Voyez-le tiraillé ! Voyez-le épris d'une belle jeune fille, mais alors c'était le début d'un univers, c'était la destruction d'un monde entier. Aussi, la grande ville avait fait de lui un crucifié, et comment, je vous le demande, aurait-il pu en être autrement ? Son esprit, à force de se dégager de ce résidu de miasmes que peuvent être les grandes villes, plana, fuyant son corps, allant trouver refuge dans nombre de musées, et au fond, au fond de bouteilles de vin. La lueur, Henri, je pense, la connaissait mieux que personne, il l'avait même embrassée un soir au fond d'une ruelle sombre du cinquième arrondissement de Paris. Et, qui à part cette lueur eût pu sauver Henri ? Un soir, après ce baiser vieux de cinq années, quand Henri eut puisé toutes ses ressources vitales, il se souvint de la belle lueur, féminine, attractive, érotique, fanatique. Alors, la lueur lui dit qu'il était seulement au monde deux possibilités à même de sauver l'homme : la nature et l'amour. Henri voyait l'amour en la lueur, mais il sentait bien au fond de ses jeunes os qu'il devait passer par la nature avant de fusionner avec la lueur. Avant le grand départ, Henri ouvrit son cœur, ce cœur déchiré de tristesse et d'amertume, ce cœur trop lourd qui n'aspirait qu'à une renaissance.

Mais, il n'est pas de mon ressort de conter la suite des aventures d'Henri, car à l'heure qu'il est, certaines clefs rouges ouvrent des portes blanches hautes et lisses, de plus de quinze mètres de haut.
 


LA LAITIÈRE



Elle était jeune et jolie, mais le sort avait manqué un coche en la faisant naître pauvre, de cette pauvreté qui n'admet aucun temps mort, aucun repos, aucune trêve. Elle était (et est toujours) plus jolie que la laitière de Johannes. Il me semble l'avoir croisée, il y a maintenant un an, aux abords de Montmartre. Mais je ne peux accorder aucun crédit à cette vision tant cette femme, cette jeune femme plutôt, relève à la fois du réel et du surréel ; elle semble absente au monde et accrochée à mes fureurs à des degrés inaccessibles. Je l'aime, grâce à sa blancheur, je l'aime de ses mains nobles, je l'aime de ses cheveux bruns lisses qui embrassent ses épaules de marbre.
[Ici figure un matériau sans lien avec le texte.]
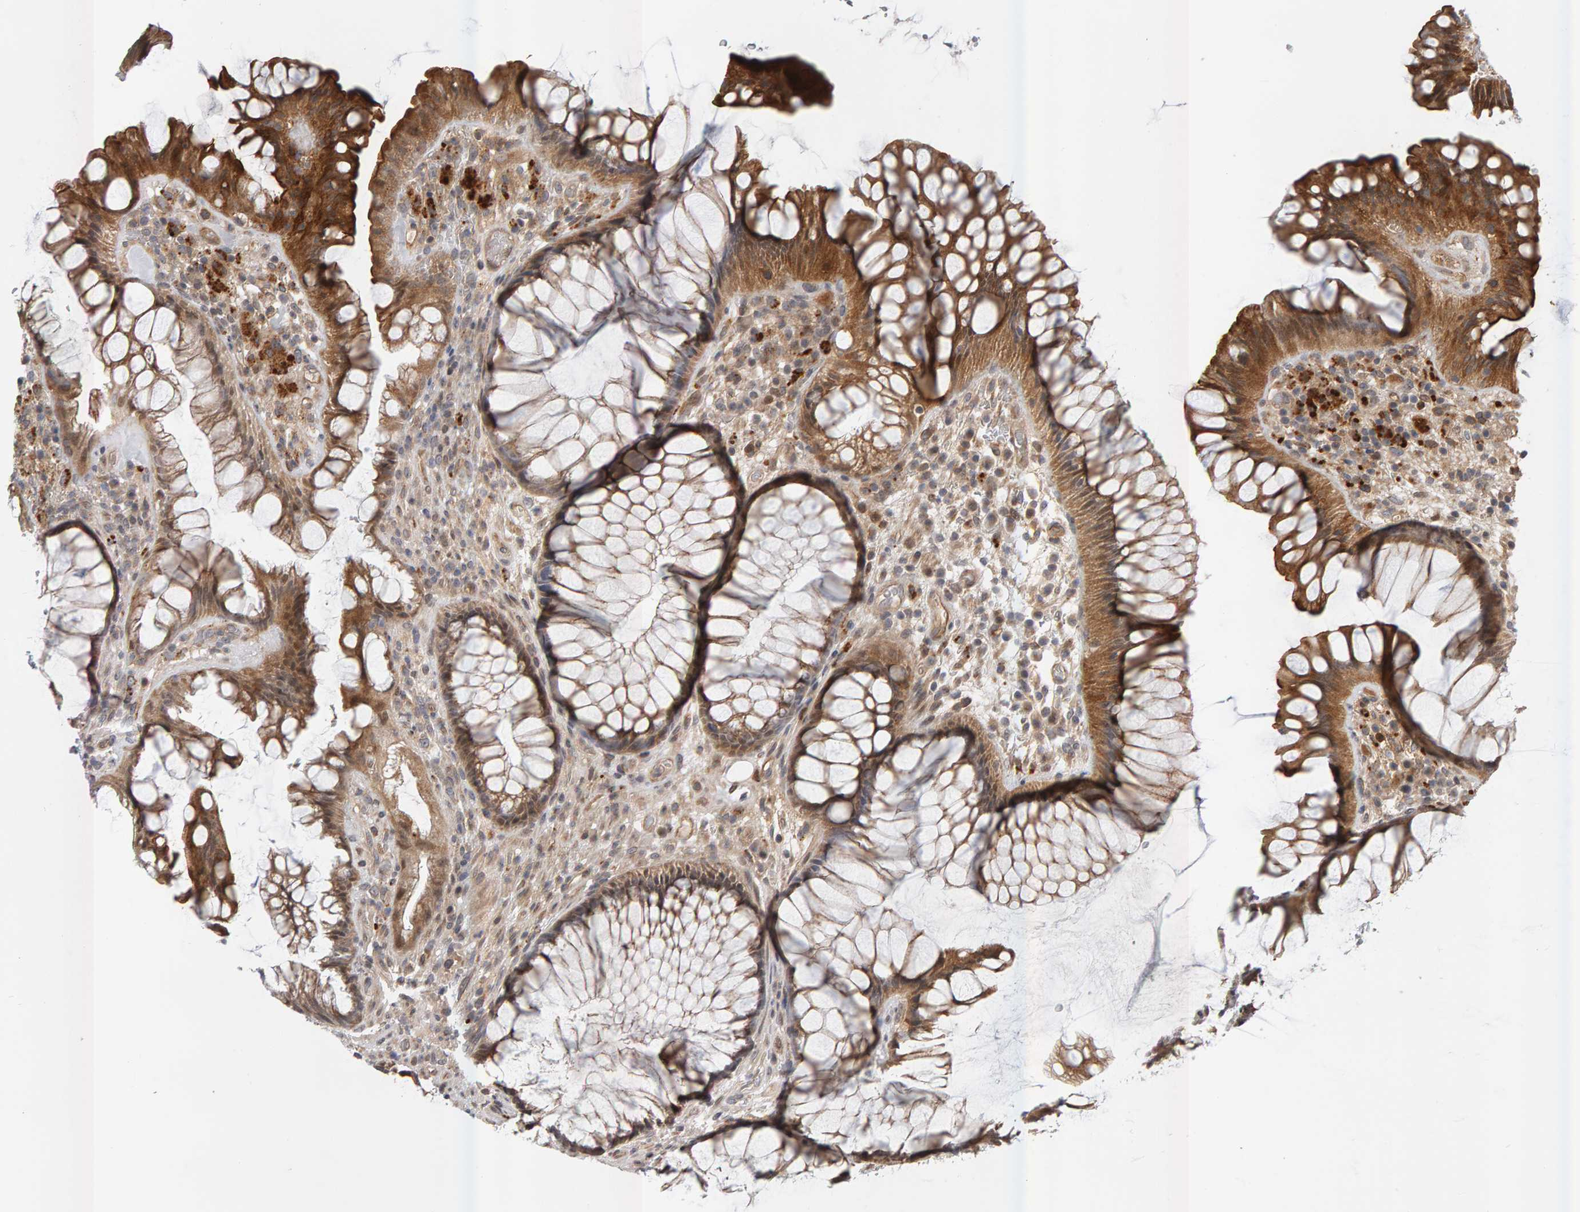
{"staining": {"intensity": "moderate", "quantity": ">75%", "location": "cytoplasmic/membranous"}, "tissue": "rectum", "cell_type": "Glandular cells", "image_type": "normal", "snomed": [{"axis": "morphology", "description": "Normal tissue, NOS"}, {"axis": "topography", "description": "Rectum"}], "caption": "Unremarkable rectum reveals moderate cytoplasmic/membranous staining in about >75% of glandular cells Using DAB (3,3'-diaminobenzidine) (brown) and hematoxylin (blue) stains, captured at high magnification using brightfield microscopy..", "gene": "ZNF160", "patient": {"sex": "male", "age": 51}}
Il est dix-sept heures, un lundi de début septembre, les trois enfants fracassent de stupeur le calme dominical de la cossue demeure familiale, de l'hôtel particulier dix-huitième. Eva, Ève et Lucien, les trois enfants, rentrent de l'école. Les deux filles se détestent, c'est bien simple, Eva, l'aînée a été dotée d'une beauté surnaturelle et ultra excitante, presque outrageante sous certains aspects. Alors que la plus jeune Ève connait les affres de la vraie laideur, la laideur qui exclut, la laideur qui ne pardonne pas, la laideur qui rend les gens mauvais ; quant à Lucien, brave gaillard, je crois qu'il n'a jamais rien compris, et ne comprendra jamais rien, si ce n'est cette étonnante faculté qu'il a de rire gras. Ma belle laitière s'était liée à Eva, d'après l'ancien adage " qui se ressemble s'assemble ", les deux jeunes beautés avaient de quoi faire parler les mauvaises langues, elles étaient terriblement intelligentes. Les saisons passèrent et ma belle devenait de plus en plus belle et ne manquait pas de s'irriter des visites du père, visites lubriques sur fond de machine à laver, où les pénétrations se faisaient violentes. De l'entaille profonde que je ressens à la vision de ces culbutes maudites ! Ma timidité m'aura empêché d'approcher le divin sexe de la jeune et jolie demoiselle.


-Attends, ça va pour le moment ce narrateur con comme un manche, hé ! Il mérite bien son sort, il pue la nullité, il m'écœure par sa fatale incompréhension profonde de la vie, à moi la parole ! s'écria un beau jeune homme.
Bruit qui retentit à travers tout l'hôtel particulier, le dallage riche acheminant l'écho jusqu'aux moindres recoins. Et cinq têtes de le regarder étrangement : les parents et les trois enfants. Et cinq têtes de disparaître, comme par magie. Donc, le jeune homme, plus fin et plus clairvoyant que le larmoyant premier narrateur, connaissait bien moins d'arrêts de conscience, malgré une haute intelligence. Attitude ( que nous louons ) qui mena à des rencontres nombreuses entre la jeune et jolie laitière et le beau jeune homme.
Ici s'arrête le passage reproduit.